Известно, что террористы очень сентиментальны; апологеты жалости — самые жестокие террористы. Они желают вас видеть на коленях, терзаемыми угрызениями совести, раздавленными, преисполненными неестественным возбуждением, и испытывают при этом тщательно скрываемое удовольствие.

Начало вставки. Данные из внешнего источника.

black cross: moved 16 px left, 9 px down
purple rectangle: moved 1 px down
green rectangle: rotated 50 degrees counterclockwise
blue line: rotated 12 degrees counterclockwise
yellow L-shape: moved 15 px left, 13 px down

Сад, разумеется, наименее жестокий из всех писателей.
Читатель, я позволю себе настаивать на таких определениях, как «скрытая чувствительность», «застать врасплох»: все, что на первый взгляд наделено чувствительностью, это фальшь и ложь, если говорить о так называемой природе человека. «Уносит от невзгод»: это правда, действительно уносит. «Научает обходиться без поводыря»: ну да, выпутывайтесь сами. «Вкладывает в руки оружие для сопротивления»: что в этом мире постоянно приходится сражаться, это-то очевидно, я надеюсь?
Главное, не погрязнуть в бесконечной болтовне.
Лотреамону известно, что восстание его времени потерпит неудачу из-за его одиночества, а еще из-за «уродливого прошлого плаксивого человечества».
Плаксивое человечество — это из области криминальной реальности и, похоже, там и останется.
Тем не менее, несмотря на всемогущество террористической организации, можно воспользоваться оружием для сопротивления.
Дора могла бы стать для меня таким оружием.
— Так вы не были террористом?
— Нет.
— И не стали святошей?
— Тоже нет.
Мы все углублялись и углублялись в путешествия. Деревенский дом стал пристанищем меж двух отъездов. Дора оставила адвокатский кабинет в Париже своей ассистентке, которой подолгу ежедневно звонила. Она сняла квартиру возле парка Монсо, а я комнату неподалеку, под самой крышей, чтобы иметь возможность спокойно работать. Я приходил туда по утрам, всматривался в застывшее цинковое небо, выпивал стакан воды, набрасывал несколько страниц романа, который вряд ли когда-нибудь появится. К чему рассказывать другим о том, что сами они не переживают и не чувствуют, ведь они решат, что все это придумано для того лишь, чтобы досадить им или унизить их. Франсуа предупреждал меня: «Писатель? Ты в своем уме? Литературная среда — это такая же полицейская контора, как и все прочие, а может, и хуже, чем прочие. Тебя будут терпеть, лишь когда ты станешь ползать, предъявлять удостоверения личности или безличности, ностальгии или отчаяния. И не забывай: твое происхождение должно быть скромным, твои сексуальные затруднения всем понятными. Счастье? Роскошь? Восторг? Ты в своем уме?»